Ein Hort der Wissensvielfalt
Einer symbolischen Einladung gleich, erstreckt sich die Bedeutung des Eingangs durch das ganze Gebäude, besonders präsent durch die Statuen von Demosthenes und Sophokles, die den Eingang flankieren. “Wenn Sie an die Tempel im antiken Rom denken, so führen auch hier einige Stufen zu den Säulen” bemerkt Nalewajska. “Hinter den Säulen befindet sich das Heiligtum und der Tempel des Wissens. Dies ist der Entwurf, der uns von der kommerziellen Welt in eine Sphäre des Wissens führt.” Der kommunistische Regime wollte verhindern, dass an diese Philosophen erinnert wird. Der symbolische Thron von Papst Johannes Paul II., der das Gebäude sechs Monate vor seiner Eröffnung 1999 besuchte und segnete, ist ein weiterer Höhepunkt. Er nannte die Bibliothek ein “besonderes Heiligtum der Kreativität des menschlichen Geistes” und betonte, dass eine Bibliothek schon durch ihre Existenz die kulturelle Entwicklung bezeugt.

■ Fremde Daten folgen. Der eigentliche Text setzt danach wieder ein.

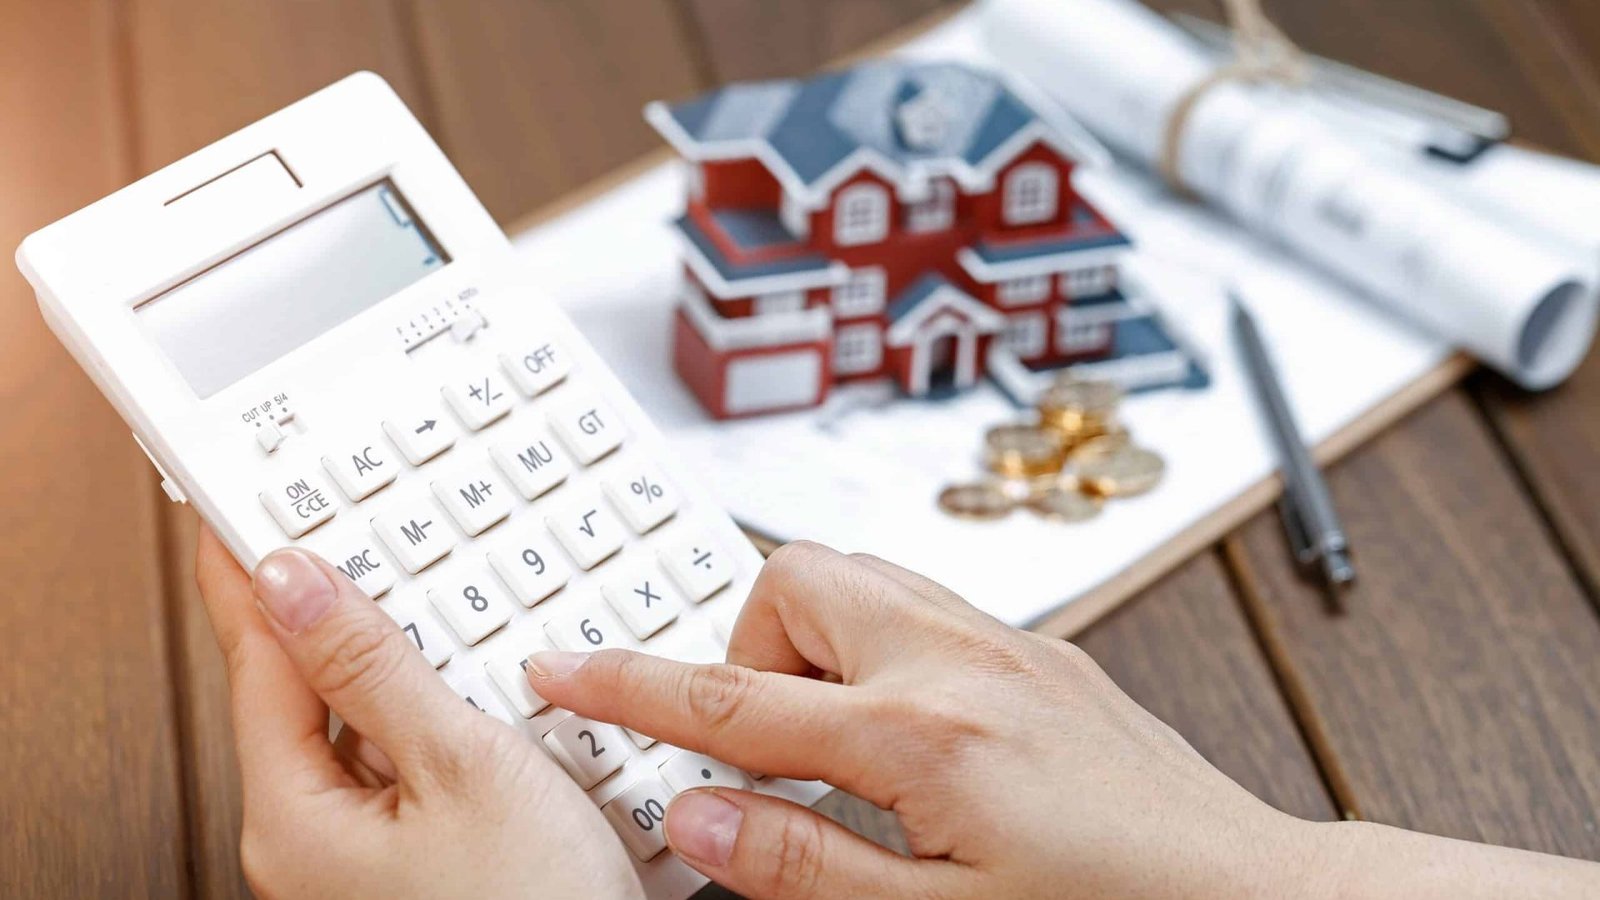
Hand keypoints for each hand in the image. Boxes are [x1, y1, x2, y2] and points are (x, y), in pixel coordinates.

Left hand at [194, 528, 641, 899]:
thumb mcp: (461, 766)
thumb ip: (372, 669)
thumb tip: (297, 584)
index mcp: (296, 817)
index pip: (255, 660)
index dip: (255, 573)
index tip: (247, 507)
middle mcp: (313, 842)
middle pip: (305, 691)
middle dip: (335, 610)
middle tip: (349, 532)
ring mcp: (364, 856)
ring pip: (366, 727)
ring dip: (403, 665)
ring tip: (434, 604)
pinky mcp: (417, 860)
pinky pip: (409, 765)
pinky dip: (440, 717)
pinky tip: (482, 692)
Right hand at [524, 541, 1313, 898]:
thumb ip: (806, 868)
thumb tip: (700, 822)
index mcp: (922, 736)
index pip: (731, 700)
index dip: (627, 686)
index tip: (561, 668)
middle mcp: (961, 662)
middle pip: (794, 582)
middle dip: (746, 651)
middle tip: (765, 749)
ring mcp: (1007, 645)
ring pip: (859, 579)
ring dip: (813, 646)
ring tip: (834, 747)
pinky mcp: (1041, 652)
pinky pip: (920, 604)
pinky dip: (876, 647)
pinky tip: (903, 731)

Interkultureller Wissenshort
Die Sammlung der Bibliothek erstreckt sich vorzugsweise auf polnische und englische Werke. Stolz berichtet Nalewajska, dass auch Werke in Japanisch, Spanisch, Deutsch und Latein vertreten sind, was die internationale Ausrichtung unterstreicht. Auch Nicht-Studenten können die Bestände vor Ort nutzen, indem sie eine Zugangskarte erwerben. Gedruckte Materialien sind nur ein Teil des Angebots, da sich überraschenderweise auch ein japanischer Tee-Pavillon innerhalb des Gebäudes befindet. Diese Oase der Ruhe wurde 2004 von Kyoei Steel Company gespendet, um den Studierenden der japanischen Studien ein Stück der traditionellen japanischen Kultur nahe zu bringen.

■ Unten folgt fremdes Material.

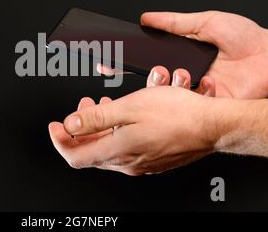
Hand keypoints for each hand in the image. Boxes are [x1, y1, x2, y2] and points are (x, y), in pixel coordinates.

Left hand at [49, 86, 217, 174]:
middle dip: (80, 128)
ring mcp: (142, 162)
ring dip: (100, 127)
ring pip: (108, 148)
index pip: (74, 156)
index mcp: (117, 151)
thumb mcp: (129, 108)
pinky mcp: (153, 158)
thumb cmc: (177, 115)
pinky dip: (117, 131)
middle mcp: (127, 162)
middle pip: (90, 151)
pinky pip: (126, 147)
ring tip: (103, 104)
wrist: (213, 125)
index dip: (59, 141)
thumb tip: (70, 125)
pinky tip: (124, 115)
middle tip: (83, 106)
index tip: (54, 126)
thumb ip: (95, 118)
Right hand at [100, 11, 267, 98]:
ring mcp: (194, 92)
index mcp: (180, 56)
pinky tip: (208, 81)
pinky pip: (190, 105)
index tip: (107, 59)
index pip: (145, 60)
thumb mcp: (205, 21)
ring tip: (186, 72)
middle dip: (147, 78)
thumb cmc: (244, 38)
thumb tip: (147, 18)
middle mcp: (184, 75)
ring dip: (172, 85)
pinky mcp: (207, 105)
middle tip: (155, 71)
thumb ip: (174, 22)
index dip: (125, 60)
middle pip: (153, 80)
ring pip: (169, 96)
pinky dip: (196, 94)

Das grüne Juwel der Bibliothek
Trotz all dieser beeindruckenden Elemente zieht vermutlich die Dachgartenanlage, eröffnet im Juni 2002, die meisten der jährlich eine Million Besucher an. Die Fläche bietet, neben unvergleichlicher Naturerlebnisse, eine Rückzugsmöglichkeit jenseits von Heim und Arbeit. Der Garten entstammt der Feder der verstorbenen Landschaftsarchitektin Irena Bajerska und ist ein visionärer Traum, wo Glas und Grün in einer harmonischen Koexistenz den Raum prägen. Der größte Dachgarten Polens ist ein einzigartiger Ort des Lernens, des Wachstums und der Wertschätzung des städtischen Umfeldes – ein Mikrokosmos des Wissens, bereit, jeden willkommen zu heißen, der sich dafür öffnet.